Des faits assez surprenants pour notre époque, et qui pourraient facilement prendre place dans une des nombreuses dystopies à la George Orwell, tant la liberté d’expression est de nos jours jugée comme fondamentale. Pourtant, en Italie et sur toutes les pelouses du Calcio, de plus en plus de joueurs se rendent coupables de ce genre de propos. Et se font ainsi reprendre par la justice du football italien. C’est le sujet de notre dossier, qui nous refermons à présent en tentant d’expliquer pourquoi l’Italie du foot agit de cette façon avec le blasphème.

Des exemples pour les jeunes

Mais alors pourquoi l’Italie agit-elle ainsi avec le blasphème ? Que se cache-t-il derrière cette volonté de couper court à toute forme de parole sur le divin ? L’Italie du Calcio serait-elle tombée dans un engrenage excessif réfutant toute liberté d’expression sur les terrains ? Pour donner un premier élément de réponse, il suffit enfaite simplement de se pencher sur les déclarations de personnes d’autorité dans le domaine, à l’image de Petrucci, haut commissaire à la FIGC, qui lors d’une grande réunion sur le blasphème déclarait ceci, dès 2010 : « il n’est pas acceptable que le blasphème soit maintenant à la mode sur le banc ou sur le terrain. Les joueurs et les entraîneurs doivent également se souvenir de leur rôle d’exemple pour les jeunes qui les suivent. Les arbitres, en revanche, doivent se souvenir qu’il leur appartient d’arrêter ces excès ».

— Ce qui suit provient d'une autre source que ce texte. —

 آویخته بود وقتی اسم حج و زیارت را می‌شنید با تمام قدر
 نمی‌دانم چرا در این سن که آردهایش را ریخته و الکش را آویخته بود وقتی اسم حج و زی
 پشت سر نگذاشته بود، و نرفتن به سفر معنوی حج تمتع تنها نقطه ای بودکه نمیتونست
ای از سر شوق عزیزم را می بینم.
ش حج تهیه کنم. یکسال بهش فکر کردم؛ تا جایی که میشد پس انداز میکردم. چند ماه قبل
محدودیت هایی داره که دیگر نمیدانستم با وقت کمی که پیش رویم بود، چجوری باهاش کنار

S’agirait-il alors de simplement sanctionner des individus populaires afin qu’ils montrent le bon exemple aux jeunes, comme l’attestait Petrucci ? Ou alors la démarche contient-elle des éléments beaucoup plus politique que cela ? Pour ce même haut commissaire à la FIGC, la réponse ne fait en tout cas aucun doute : « la religion n’est pas impliquée, c’est une question de civilisation et d’éthique. Combien de garçons voient les matchs et assistent à ce mauvais spectacle, pensant ainsi que le blasphème est légal si personne ne le punit ?! ». De saintes paroles, qui n’empêchent malheureusement  pas de penser que ce traitement des blasphèmes est surtout là pour tenter de réduire au maximum le débat sur les religions. Tout en protégeant au maximum les croyants, dans un pays et un peuple où la religion a toujours joué un rôle très important. 

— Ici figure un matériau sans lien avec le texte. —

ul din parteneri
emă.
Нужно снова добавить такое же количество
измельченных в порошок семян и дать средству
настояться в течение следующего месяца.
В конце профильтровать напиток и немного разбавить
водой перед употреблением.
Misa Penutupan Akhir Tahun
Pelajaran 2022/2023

Une tentative de réduire le débat sur les religions

Interrogée récemment par nos confrères du magazine So Foot, Corinne Leveleux-Teixeira, professeur d’histoire du droit à l’université d’Orléans, allait en tout cas dans ce sens de réflexion : « avec la poussée des fondamentalismes et de l’esprit religieux sur fond d’intégrisme, il est possible que la situation se tende en Italie, et on peut supposer que les autorités cherchent à limiter les troubles à l’ordre public, car le blasphème vaut surtout par les réactions qu’il peut susciter chez d’autres joueurs se sentant blessés, ou au sein du public ». 

Un fait également partagé par Anastasia Colosimo, philosophe du droit et théologienne politique, qui déclarait « qu’au fil du temps, le blasphème s’est transformé en offense aux croyants, et dans le cas italien, en préjudice aux croyants ». L’idée serait donc de protéger au maximum les croyants, dans un pays comme l’Italie où les baptisés représentent par exemple plus de 90% de la population.

« Le blasphème fait partie des droits de l’homme, pas des bonnes manières »

Mais en agissant de la sorte, la FIGC ne se voilerait-elle pas la face et ne se lancerait-elle pas dans une tentative d’exemplarité qui ne sera jamais possible à atteindre ? Protéger les croyants et donner le bon exemple aux jeunes est une chose, mais qu’en est-il de tous les autres gestes susceptibles d’être perçus comme violents ou offensants envers d’autres tranches de la population ? L’Italie se mettra-elle ainsi dans le futur à punir les crachats sur les terrains de foot ou encore les mots déplacés de certains joueurs ? La question mérite en tout cas d’être posée.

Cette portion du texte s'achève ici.